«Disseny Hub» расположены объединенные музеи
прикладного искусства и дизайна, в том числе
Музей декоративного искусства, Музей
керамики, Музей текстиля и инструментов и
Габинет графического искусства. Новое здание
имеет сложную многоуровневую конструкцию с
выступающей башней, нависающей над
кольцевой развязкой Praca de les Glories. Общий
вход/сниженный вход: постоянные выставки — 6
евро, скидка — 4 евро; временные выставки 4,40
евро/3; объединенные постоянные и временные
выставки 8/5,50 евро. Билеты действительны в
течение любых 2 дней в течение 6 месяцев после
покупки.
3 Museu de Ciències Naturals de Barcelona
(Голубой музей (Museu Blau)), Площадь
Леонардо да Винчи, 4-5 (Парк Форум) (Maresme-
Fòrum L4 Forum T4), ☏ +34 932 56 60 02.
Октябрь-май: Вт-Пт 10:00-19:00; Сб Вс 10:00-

● WHAT TO DO: Reproduce the full text of the listing above word for word, keeping every line unchanged.

● TASK OUTPUT:
«Disseny Hub» расположены объединенные музеи
прикладного искусства и дизайна, в том числе
Музей декоративного искусства, Музей
керамики, Музей текстиля и инструментов и
Габинет графического искусства. Новое здание
имеет сложную многоуровневую конструкцию с
выступающей башней, нависающей над
кольцевой развязкой Praca de les Glories. Общий
вход/сниженный вход: постоянные выставки — 6
евро, скидка — 4 евро; временные выставки 4,40
евро/3; объединенные постоянные и временные
выставки 8/5,50 евро. Билеты действительны в
течение любых 2 дней в течение 6 месяцев после
покупки.
3 Museu de Ciències Naturals de Barcelona
(Голубой музей (Museu Blau)), Площадь
Леонардо да Винчи, 4-5 (Парк Форум) (Maresme-
Fòrum L4 Forum T4), ☏ +34 932 56 60 02.
Октябрь-май: Вт-Пт 10:00-19:00; Сб Вс 10:00-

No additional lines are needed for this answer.